Speaking at the 2018 Investor Summit on Climate Risk, co-hosted by Ceres and the United Nations Foundation, Williams described the rapid growth of clean-energy technologies in California as “extraordinarily successful.” “We’ve gone farther than many thought possible, and we’ve done it in record time,” Williams said.
Collectively, the state’s three largest investor-owned utilities are running well ahead of schedule in providing their customers with electricity from qualified renewable sources – primarily solar and wind. PG&E now expects to show that the company reached the state’s target for 33 percent renewables in 2017 – three years early.
“In terms of greenhouse-gas emissions, the news is even better. When you add in large hydro and nuclear, nearly 70 percent of the electricity on PG&E’s grid is now GHG-free – something we’re very proud of,” Williams said.
Yet Williams cautioned that California still has much farther to go in meeting its longer-term GHG-emission goals for 2030.
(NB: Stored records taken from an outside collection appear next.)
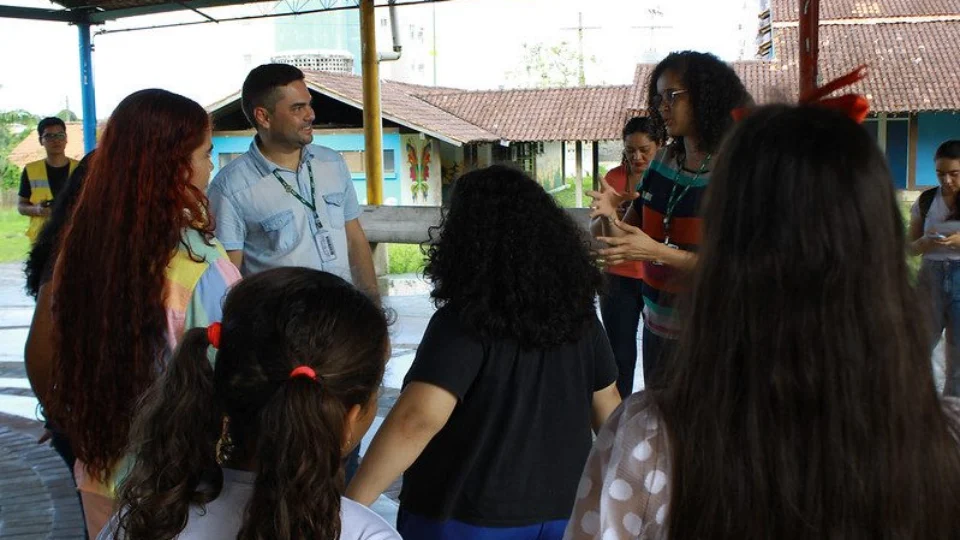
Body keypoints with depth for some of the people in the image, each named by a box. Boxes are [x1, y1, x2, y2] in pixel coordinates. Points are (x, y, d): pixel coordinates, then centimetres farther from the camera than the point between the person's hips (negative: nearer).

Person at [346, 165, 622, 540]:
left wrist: (350, 506, -27)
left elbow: (417, 419, -31)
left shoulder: (465, 320, -21)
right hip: (562, 509, 5)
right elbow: (607, 407, 7)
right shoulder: (577, 309, -3)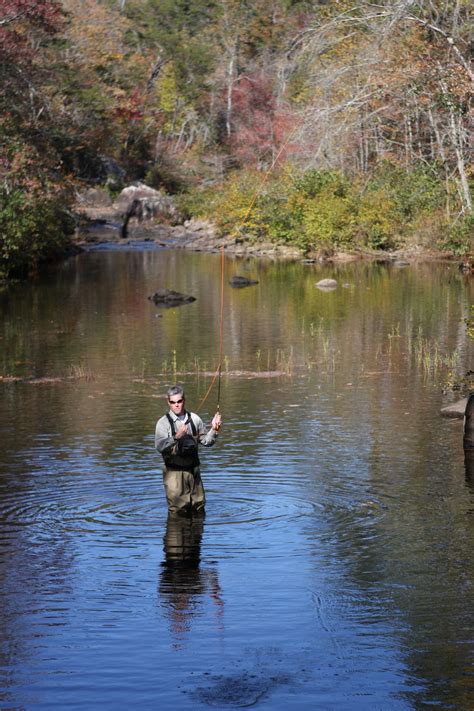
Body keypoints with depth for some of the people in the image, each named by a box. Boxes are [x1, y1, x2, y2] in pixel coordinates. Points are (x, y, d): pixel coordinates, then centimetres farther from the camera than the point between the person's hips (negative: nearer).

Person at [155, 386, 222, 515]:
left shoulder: (194, 419, 7)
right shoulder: (164, 422, -6)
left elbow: (206, 441, 14)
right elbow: (160, 446, -18)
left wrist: (214, 430, -4)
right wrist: (176, 437, -31)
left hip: (193, 469, 4)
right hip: (174, 471, -4)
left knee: (199, 508, 10)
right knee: (178, 510, -5)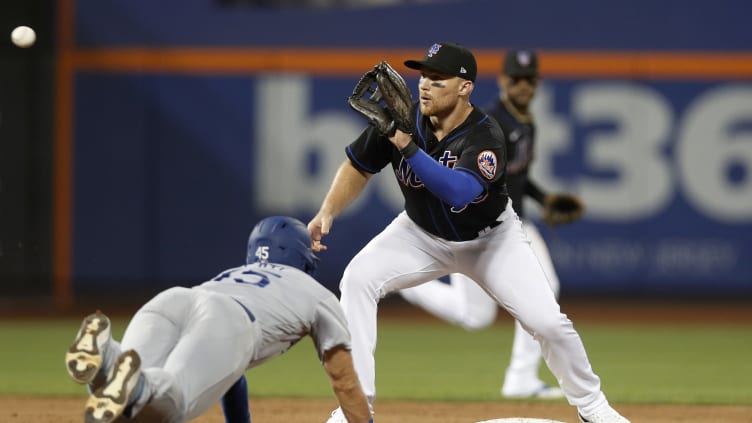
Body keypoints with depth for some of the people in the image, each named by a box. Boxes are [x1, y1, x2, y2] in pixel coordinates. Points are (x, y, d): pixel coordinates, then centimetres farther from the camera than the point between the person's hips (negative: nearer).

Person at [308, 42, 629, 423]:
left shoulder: (485, 138, -33)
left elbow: (458, 192, -51)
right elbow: (358, 166, -5)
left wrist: (407, 146, -55)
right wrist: (327, 213, -19)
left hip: (490, 239, -3)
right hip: (422, 234, 3)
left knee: (547, 321, -12)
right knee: (357, 280, -22)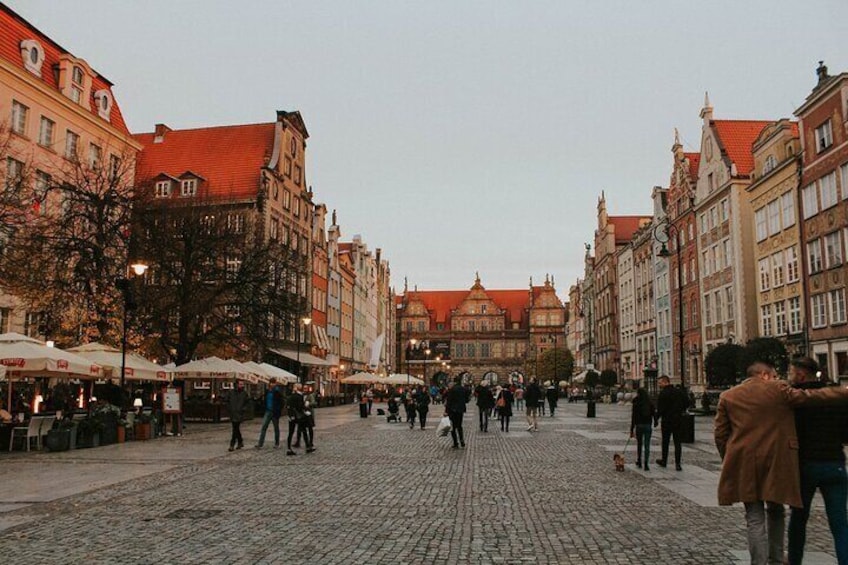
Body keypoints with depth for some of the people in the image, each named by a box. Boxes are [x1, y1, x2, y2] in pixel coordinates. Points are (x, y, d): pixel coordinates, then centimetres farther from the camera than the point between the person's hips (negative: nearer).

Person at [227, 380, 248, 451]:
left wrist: (243, 409, -10)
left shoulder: (244, 394, 2)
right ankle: (240, 442, 25)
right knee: (236, 429, 11)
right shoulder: (232, 393, 8)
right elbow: (228, 402, 17)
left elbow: (246, 404, 4)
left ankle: (232, 445, -7)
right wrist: (229, 409, 4)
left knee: (235, 430, -10)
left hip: (239, 414, -4)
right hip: (232, 414, 4)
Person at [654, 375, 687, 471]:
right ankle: (677, 464, 1)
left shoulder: (663, 393, -15)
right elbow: (687, 403, 9)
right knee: (677, 442, 6)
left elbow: (660, 409, -18)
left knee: (665, 442, 11)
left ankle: (664, 461, 24)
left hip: (667, 421, -4)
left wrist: (656, 420, -9)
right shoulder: (679, 391, 3)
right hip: (678, 420, 4)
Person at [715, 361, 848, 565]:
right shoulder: (778, 389, -2)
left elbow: (720, 433, 5)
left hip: (745, 465, 1)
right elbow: (813, 396, -4)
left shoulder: (728, 396, 6)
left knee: (755, 519, 5)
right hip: (776, 463, -1)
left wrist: (729, 460, 15)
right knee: (775, 511, 20)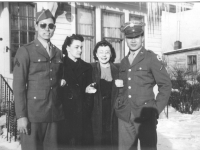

“We’re talking about cutting emissions nearly in half – in the next 12 years – for the sixth largest economy in the world … That’s not a transition in our energy economy, that’s a transformation,” Williams said.
Success, Williams said, will require an intense effort to electrify the transportation sector through the adoption of plug-in electric vehicles and the charging infrastructure needed to fuel them, as well as a fully modernized electric grid able to integrate an ever-expanding supply of clean-energy technologies.
williamsgeisha“We at PG&E are deeply committed to the California vision of a sustainable energy future … We see the electric grid as a climate solutions platform that offers the scale to support this transformation,” Williams said.
What could stand in the way, Williams explained, is the financial exposure to climate risks that California energy companies are now facing in the wake of 2017’s devastating wildfires.